Spatial grounding data:

==============================

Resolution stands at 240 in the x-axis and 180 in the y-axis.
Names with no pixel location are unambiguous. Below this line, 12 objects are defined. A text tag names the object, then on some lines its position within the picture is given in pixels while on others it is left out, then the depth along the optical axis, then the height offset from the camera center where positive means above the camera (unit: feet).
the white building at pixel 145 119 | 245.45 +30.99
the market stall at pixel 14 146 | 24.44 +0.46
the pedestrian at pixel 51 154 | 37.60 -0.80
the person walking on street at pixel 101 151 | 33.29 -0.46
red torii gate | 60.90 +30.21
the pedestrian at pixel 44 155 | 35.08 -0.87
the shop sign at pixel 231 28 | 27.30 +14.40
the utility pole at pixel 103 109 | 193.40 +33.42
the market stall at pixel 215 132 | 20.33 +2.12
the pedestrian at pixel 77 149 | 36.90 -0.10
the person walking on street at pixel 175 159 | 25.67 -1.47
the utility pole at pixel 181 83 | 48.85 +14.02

==============================

> **WHAT TO PRODUCE**
An exact copy of every line above is needed.

> **OUTPUT OF THE EXERCISE**
Resolution stands at 240 in the x-axis and 180 in the y-axis.
Names with no pixel location are unambiguous. Below this line, 12 objects are defined. A text tag names the object, then on some lines its position within the picture is given in pixels while on others it is left out, then the depth along the optical axis, then the height offset from the camera center where positive means above the camera (unit: feet).
the white building at pixel 145 119 | 245.45 +30.99
the market stall at pixel 14 146 | 24.44 +0.46
the pedestrian at pixel 51 154 | 37.60 -0.80
the person walking on street at pixel 101 151 | 33.29 -0.46
red torii gate | 60.90 +30.21
the pedestrian at pixel 44 155 | 35.08 -0.87
the shop sign at pixel 231 28 | 27.30 +14.40
the utility pole at pixel 103 109 | 193.40 +33.42
the market stall at pixel 215 132 | 20.33 +2.12
the pedestrian at pixel 77 149 | 36.90 -0.10
the person walking on street at pixel 175 159 | 25.67 -1.47
the utility pole at pixel 181 83 | 48.85 +14.02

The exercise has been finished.